* Exercise instructions: Read the lines below, and copy any that contain the string "right".

* Extracted information:
================

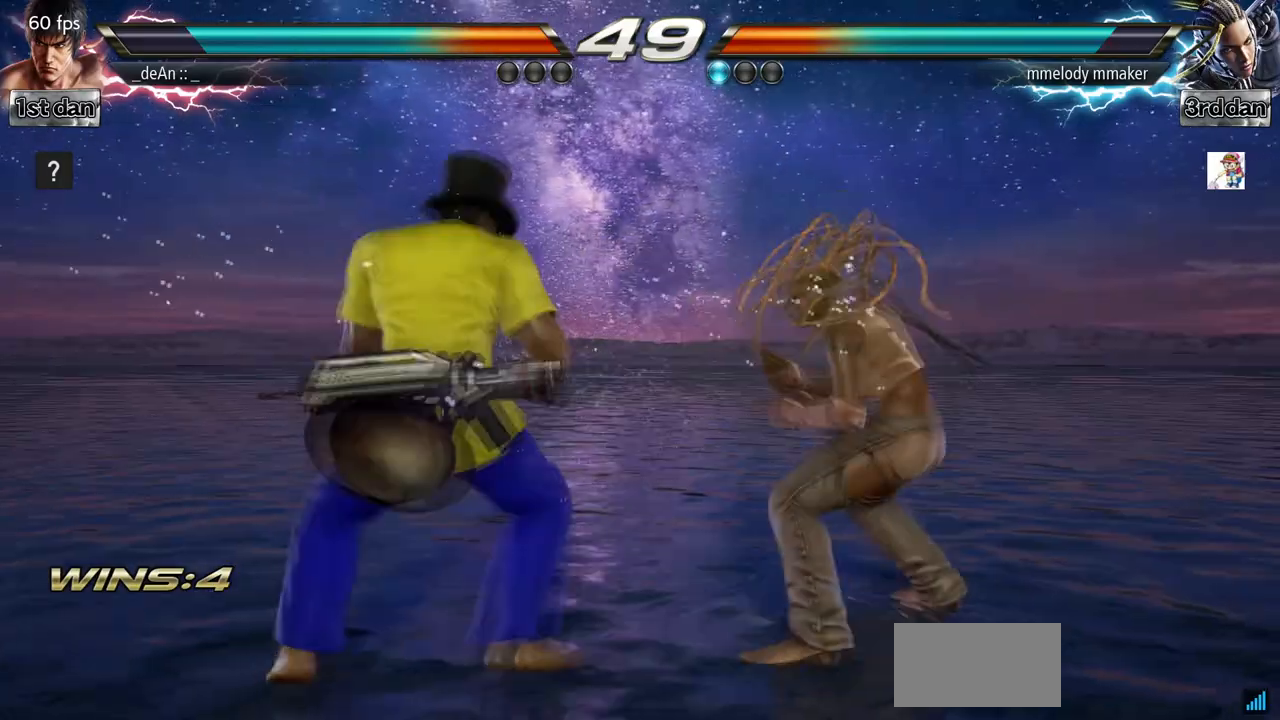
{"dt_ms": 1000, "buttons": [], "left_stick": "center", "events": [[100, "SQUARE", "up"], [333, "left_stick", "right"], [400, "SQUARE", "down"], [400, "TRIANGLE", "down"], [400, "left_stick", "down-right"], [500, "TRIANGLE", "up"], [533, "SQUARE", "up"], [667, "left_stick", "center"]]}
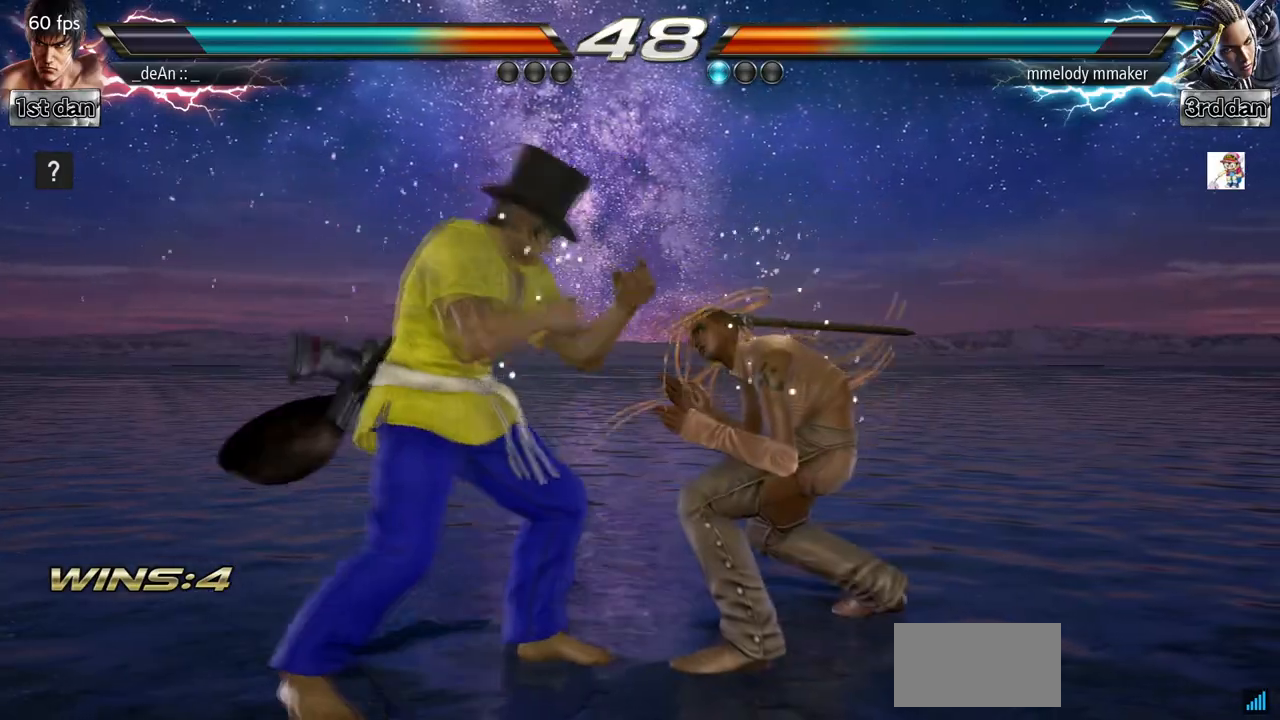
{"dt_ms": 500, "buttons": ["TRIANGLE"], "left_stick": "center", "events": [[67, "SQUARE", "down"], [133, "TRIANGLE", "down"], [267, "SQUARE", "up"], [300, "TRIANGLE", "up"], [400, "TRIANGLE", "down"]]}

================

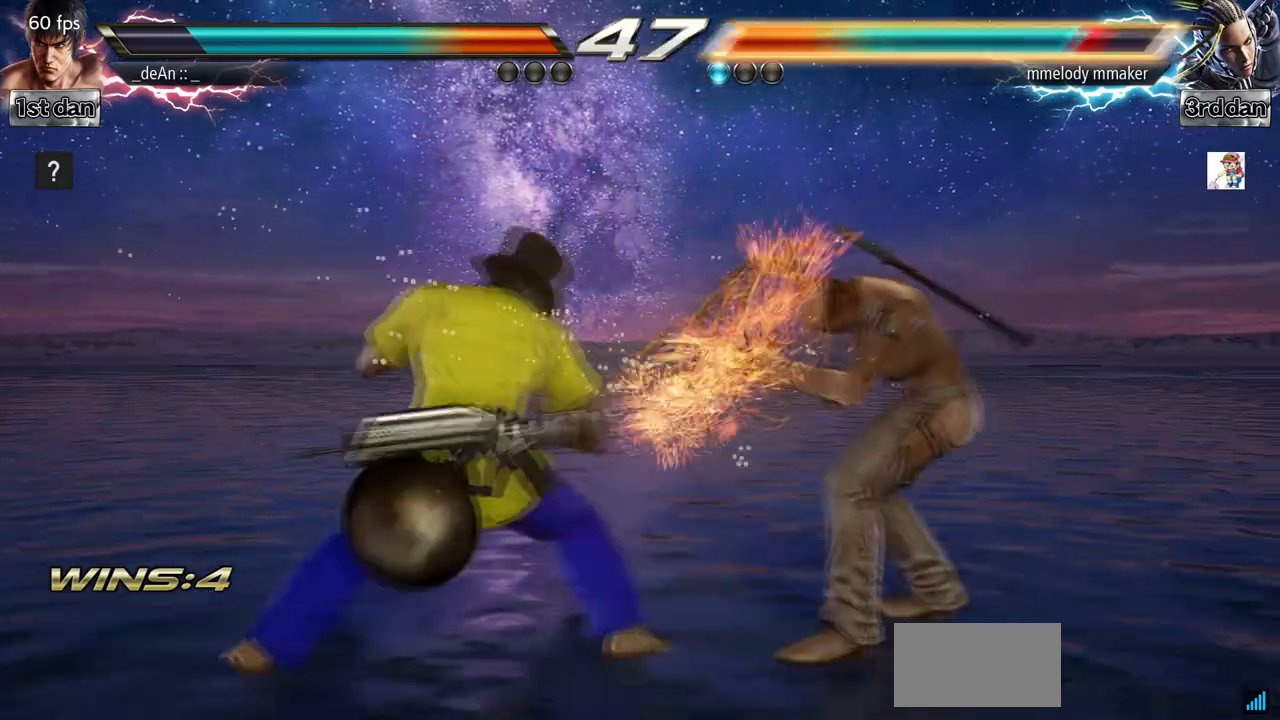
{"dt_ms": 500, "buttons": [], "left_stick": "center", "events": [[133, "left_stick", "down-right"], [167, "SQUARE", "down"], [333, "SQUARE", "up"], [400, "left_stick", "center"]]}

================

* Solution to the exercise:
{"dt_ms": 1000, "buttons": [], "left_stick": "center", "events": [[100, "SQUARE", "up"], [333, "left_stick", "right"], [400, "SQUARE", "down"], [400, "TRIANGLE", "down"], [400, "left_stick", "down-right"], [500, "TRIANGLE", "up"], [533, "SQUARE", "up"], [667, "left_stick", "center"]]}
{"dt_ms": 500, "buttons": [], "left_stick": "center", "events": [[133, "left_stick", "down-right"], [167, "SQUARE", "down"], [333, "SQUARE", "up"], [400, "left_stick", "center"]]}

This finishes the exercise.